Metin Bloğu:

+++

23 Kasım 2009 Pazartesi

Nazdarovya!

Geçtiğimiz cumartesi ODTÜ, 26. kez "Cheers" dedi efendim. Eğri oturup doğru konuşalım, paraya kıymış şimdi organizasyon sahibi sevgili arkadaşlarımız. 1.sınıf kuşe kağıda basılmış devasa afişler, el ilanları, falanlar, filanlar gibi gibiler... Ücretsiz ring seferleri bile vardı saat başı. Her şey kapıya gelene kadar bir peri masalını andırıyordu adeta. Fakat, başımıza geleceklerden bihaberdik aslında.
Sorunsal 1: İçinde Sadece Tek Bir Molekül Alkol Barındıran İçkiler(!)

+++

Verilen Satırlar:
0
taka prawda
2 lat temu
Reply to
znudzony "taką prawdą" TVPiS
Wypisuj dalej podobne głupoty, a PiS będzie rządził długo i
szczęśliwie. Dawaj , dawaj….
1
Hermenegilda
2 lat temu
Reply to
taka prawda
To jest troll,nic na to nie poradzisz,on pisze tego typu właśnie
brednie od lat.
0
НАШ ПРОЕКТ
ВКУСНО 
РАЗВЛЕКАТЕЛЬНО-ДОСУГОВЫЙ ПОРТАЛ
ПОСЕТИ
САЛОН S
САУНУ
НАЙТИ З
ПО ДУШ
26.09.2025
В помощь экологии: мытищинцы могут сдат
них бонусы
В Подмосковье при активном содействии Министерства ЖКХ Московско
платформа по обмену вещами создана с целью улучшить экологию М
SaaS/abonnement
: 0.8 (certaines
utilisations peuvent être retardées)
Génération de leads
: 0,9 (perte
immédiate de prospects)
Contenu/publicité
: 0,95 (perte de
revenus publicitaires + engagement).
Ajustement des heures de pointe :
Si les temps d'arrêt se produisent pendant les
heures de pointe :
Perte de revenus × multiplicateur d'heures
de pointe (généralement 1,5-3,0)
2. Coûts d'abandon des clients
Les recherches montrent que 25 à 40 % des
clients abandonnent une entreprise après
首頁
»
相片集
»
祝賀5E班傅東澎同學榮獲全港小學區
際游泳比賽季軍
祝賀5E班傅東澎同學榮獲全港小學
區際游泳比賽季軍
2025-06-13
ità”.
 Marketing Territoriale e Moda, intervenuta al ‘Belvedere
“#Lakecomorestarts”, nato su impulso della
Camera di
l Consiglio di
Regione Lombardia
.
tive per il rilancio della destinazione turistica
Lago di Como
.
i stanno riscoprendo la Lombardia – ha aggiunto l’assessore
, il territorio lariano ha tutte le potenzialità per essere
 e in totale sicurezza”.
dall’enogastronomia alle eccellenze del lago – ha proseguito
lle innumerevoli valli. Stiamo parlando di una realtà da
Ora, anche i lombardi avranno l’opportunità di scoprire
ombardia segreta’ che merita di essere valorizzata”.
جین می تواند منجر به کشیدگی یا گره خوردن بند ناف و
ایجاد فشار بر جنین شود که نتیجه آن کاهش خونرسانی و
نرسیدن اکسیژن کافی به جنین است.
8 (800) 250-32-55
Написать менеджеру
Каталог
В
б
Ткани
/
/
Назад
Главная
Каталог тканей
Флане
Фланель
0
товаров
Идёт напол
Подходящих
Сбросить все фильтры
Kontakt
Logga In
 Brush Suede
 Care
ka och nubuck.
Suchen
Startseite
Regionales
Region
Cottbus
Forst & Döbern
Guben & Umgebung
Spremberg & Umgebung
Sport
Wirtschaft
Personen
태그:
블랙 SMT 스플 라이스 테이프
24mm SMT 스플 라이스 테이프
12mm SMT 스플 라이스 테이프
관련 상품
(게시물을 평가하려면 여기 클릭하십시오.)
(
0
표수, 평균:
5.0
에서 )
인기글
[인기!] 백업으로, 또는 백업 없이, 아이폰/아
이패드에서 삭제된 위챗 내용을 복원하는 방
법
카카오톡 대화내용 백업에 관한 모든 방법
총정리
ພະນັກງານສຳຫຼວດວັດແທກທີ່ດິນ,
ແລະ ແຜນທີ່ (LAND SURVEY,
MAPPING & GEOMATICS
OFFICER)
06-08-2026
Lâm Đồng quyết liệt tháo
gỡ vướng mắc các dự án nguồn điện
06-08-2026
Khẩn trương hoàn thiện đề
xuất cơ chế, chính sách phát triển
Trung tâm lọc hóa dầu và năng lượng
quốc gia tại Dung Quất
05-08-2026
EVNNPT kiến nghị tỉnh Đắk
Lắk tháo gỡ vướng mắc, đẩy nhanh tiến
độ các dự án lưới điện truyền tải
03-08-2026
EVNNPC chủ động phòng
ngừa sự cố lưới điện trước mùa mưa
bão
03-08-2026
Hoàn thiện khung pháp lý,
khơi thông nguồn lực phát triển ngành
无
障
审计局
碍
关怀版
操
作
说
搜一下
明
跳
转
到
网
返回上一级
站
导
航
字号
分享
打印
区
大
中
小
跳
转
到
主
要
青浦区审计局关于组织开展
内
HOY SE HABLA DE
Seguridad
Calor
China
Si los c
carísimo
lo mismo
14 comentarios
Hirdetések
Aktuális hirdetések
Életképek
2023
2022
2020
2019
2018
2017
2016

+++

Yapılacak İş: ODTÜ'deki Cheers partisini anlatan yazıda "Geçtiğimiz cumartesi ODTÜ, 26." sözleriyle başlayıp "geleceklerden bihaberdik aslında." sözleriyle biten kısmı olduğu gibi tekrar yaz. Verilen satırlara gerek yoktur.

Görevin Çözümü:
Geçtiğimiz cumartesi ODTÜ, 26. kez "Cheers" dedi efendim. Eğri oturup doğru konuşalım, paraya kıymış şimdi organizasyon sahibi sevgili arkadaşlarımız. 1.sınıf kuşe kağıda basılmış devasa afişler, el ilanları, falanlar, filanlar gibi gibiler... Ücretsiz ring seferleri bile vardı saat başı. Her şey kapıya gelene kadar bir peri masalını andırıyordu adeta. Fakat, başımıza geleceklerden bihaberdik aslında.